Je n’ai pas changé dans la nuit du 10 au 11 septembre 2001. Ce qui a changé, c’est le regard que l’on posait sur moi.

Pour moi, comme pour des milliers d’autres citoyens trimballant des origines arabes, il y a eu un « avant » et un « après », avec des résonances bien personnelles.

La veille, nous avions beau être mille choses différentes – chrétiens, musulmans, athées, nés à Montréal, Alep, Chicoutimi, Beyrouth ou Alger –, le matin du 11 septembre, nous n’étions plus qu’une seule chose : Arabes et donc suspects.

Nous avions beau avoir mille visages, mille métiers, mille parcours avec leurs identités à traits d’union n’entrant dans aucune petite case – québécoise-syrienne-arménienne-sénégalaise-française-libanaise dans mon cas –, les traits d’union ont été rangés. Il n’y avait plus que deux cases proposées par George W. Bush : « Nous » et « Eux ». Ne choisissez pas votre camp. On l’a fait pour vous…

Devant l’horreur, les yeux gonflés d’effroi, le cœur en miettes pour les victimes américaines, nous basculions bien malgré nous dans le camp du « Eux ».

Ceux qui, tout en pleurant 3000 morts innocents, étaient désignés coupables par association. Ceux qu’il faut surveiller, dont il faut se méfier. Ceux que l’on somme sans cesse de montrer patte blanche, d’expliquer que non, arabe n’est pas synonyme d’islamiste ou de terroriste, non, on n’a aucune sympathie pour les fanatiques d’Al-Qaïda, non, l’extrémisme violent n’est pas « dans notre culture »…

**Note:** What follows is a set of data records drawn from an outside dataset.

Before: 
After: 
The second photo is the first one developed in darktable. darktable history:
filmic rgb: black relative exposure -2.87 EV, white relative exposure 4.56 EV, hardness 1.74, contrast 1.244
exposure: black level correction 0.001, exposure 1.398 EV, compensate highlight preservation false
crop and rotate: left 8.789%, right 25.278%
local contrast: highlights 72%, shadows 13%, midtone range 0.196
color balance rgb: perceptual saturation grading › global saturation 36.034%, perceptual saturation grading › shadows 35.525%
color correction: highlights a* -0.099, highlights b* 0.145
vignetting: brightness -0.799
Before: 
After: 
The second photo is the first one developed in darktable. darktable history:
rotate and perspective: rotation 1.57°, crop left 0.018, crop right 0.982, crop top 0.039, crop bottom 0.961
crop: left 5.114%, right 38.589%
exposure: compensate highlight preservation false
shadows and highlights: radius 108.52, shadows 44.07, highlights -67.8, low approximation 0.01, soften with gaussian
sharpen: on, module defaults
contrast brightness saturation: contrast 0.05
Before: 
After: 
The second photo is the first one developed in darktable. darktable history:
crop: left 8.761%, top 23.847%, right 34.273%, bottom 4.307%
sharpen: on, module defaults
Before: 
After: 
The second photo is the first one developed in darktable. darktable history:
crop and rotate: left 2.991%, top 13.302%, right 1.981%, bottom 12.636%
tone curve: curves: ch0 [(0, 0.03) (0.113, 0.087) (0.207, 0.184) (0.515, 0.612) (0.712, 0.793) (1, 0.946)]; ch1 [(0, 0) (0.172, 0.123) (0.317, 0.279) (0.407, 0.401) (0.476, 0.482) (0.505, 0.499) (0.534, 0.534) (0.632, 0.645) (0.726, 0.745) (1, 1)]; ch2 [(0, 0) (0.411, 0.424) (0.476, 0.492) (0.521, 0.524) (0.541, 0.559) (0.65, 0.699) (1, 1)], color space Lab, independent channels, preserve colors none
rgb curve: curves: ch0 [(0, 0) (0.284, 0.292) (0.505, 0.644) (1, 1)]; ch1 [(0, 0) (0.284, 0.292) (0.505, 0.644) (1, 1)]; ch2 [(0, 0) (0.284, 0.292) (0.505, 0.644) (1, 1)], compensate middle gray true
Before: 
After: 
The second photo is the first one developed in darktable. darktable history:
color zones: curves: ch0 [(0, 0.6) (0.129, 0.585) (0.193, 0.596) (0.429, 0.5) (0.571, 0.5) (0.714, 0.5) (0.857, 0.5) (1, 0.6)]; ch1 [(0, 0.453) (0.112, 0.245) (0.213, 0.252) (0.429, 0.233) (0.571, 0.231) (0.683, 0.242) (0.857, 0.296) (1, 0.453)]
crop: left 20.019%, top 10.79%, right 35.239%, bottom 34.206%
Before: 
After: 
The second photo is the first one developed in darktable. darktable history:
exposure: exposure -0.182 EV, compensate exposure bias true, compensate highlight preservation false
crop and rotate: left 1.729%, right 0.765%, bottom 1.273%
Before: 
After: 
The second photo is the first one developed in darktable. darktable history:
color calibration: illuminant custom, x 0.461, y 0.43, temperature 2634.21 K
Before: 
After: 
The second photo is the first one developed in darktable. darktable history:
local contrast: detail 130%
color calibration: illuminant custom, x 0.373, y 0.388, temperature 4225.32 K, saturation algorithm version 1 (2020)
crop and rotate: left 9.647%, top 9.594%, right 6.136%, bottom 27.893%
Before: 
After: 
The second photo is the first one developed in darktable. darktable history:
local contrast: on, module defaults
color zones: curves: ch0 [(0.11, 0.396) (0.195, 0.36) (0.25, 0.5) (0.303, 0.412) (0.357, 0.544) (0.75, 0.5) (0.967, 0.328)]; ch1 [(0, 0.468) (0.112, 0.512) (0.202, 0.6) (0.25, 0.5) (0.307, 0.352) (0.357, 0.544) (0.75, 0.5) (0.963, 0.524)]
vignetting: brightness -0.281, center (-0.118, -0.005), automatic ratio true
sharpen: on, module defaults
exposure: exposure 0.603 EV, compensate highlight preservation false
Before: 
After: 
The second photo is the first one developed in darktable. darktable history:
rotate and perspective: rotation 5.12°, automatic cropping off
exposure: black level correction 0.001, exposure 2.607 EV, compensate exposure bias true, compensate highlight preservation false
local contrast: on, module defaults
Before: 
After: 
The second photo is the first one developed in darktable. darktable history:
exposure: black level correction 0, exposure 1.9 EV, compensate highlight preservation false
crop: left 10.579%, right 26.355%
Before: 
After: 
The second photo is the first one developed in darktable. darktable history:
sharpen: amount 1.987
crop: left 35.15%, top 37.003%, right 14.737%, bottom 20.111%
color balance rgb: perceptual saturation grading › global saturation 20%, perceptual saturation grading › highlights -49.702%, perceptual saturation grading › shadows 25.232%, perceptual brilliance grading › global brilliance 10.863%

Pour moi qui suis entrée en poste comme chroniqueuse la veille des attentats du World Trade Center, c’était tout un baptême. Et j’avoue que j’aurais bien aimé, à ce moment précis, porter un autre nom, qui m’aurait permis de me fondre dans la masse, d’être critiquée juste pour ce que je dis et non pour ce que je suis.

Avant le 11-Septembre, je ne me souviens pas qu’on m’ait dit : « Retourne dans ton pays ! » ou autres charmantes variations sur le même thème.

Après, c’est devenu presque normal, banal. Et finalement pas grand-chose dans l’éventail de ce que peuvent subir au quotidien des gens qui n’ont pas mes privilèges, encore moins le luxe d’une tribune pour défendre leurs idées.

Après 20 ans de voyages assidus dans « mon pays » (Cartierville, mon bien-aimé quartier d’enfance), je ne peux malheureusement pas dire que les choses se sont améliorées.

Je relis ce que j’ai écrit au lendemain du 11 septembre 2001 et je me trouve bien naïve.

Même si je savais que la paix sociale est quelque chose de fragile, qui se tisse tout doucement et s’effrite facilement, je n’imaginais certainement pas que le climat allait se détériorer à ce point.

Après le 11-Septembre, on a assisté un peu partout en Occident à une montée du racisme et des crispations identitaires. Des discours médiatiques et politiques ont agité le mythe des invasions barbares. Des idées d’extrême droite ont percolé dans l’imaginaire collectif. Le musulman et celui qui en a l’air sont devenus des boucs émissaires.

L’Arabe imaginaire de 2021 n’est pas vraiment en meilleure posture que l’Arabe de 2001. Même si l’immense majorité de nos concitoyens d’origine arabo-musulmane sont bien intégrés à la société, y contribuent quotidiennement et n’aspirent qu’à vivre en paix, on en parle trop souvent comme d’un problème. Au fil de nos débats de société de plus en plus houleux, de la « crise » des accommodements raisonnables jusqu’aux débats sur la laïcité qui se sont souvent cristallisés sur le hijab porté par une minorité de Québécoises musulmanes, les stéréotypes sont toujours aussi lourds à porter, sinon plus. La pensée binaire se porte extraordinairement bien. Les réponses simplistes aux questions complexes affluent. La nuance est perçue comme un signe de faiblesse ou de complaisance. L’antiracisme est considéré comme une nouvelle forme de racisme. Le climat social est devenu de plus en plus toxique. Les discours racistes sont de plus en plus normalisés. Et des attentats antimusulmans comme celui de London, en Ontario, en juin dernier, ou celui de Québec, en 2017, nous rappellent que tout ça peut avoir des conséquences tragiques et meurtrières au sein de communautés désignées comme une menace intérieure.

« C’est notre regard qui enferme souvent les autres dans leurs plus étroites appartenances, et c’est notre regard aussi qui peut les libérer », a écrit Amin Maalouf dans Les identités meurtrières (Grasset), en 1998.

Vingt ans après le 11-Septembre, dans les cendres de ma naïveté, ces mots me semblent plus que jamais brûlants d’actualité.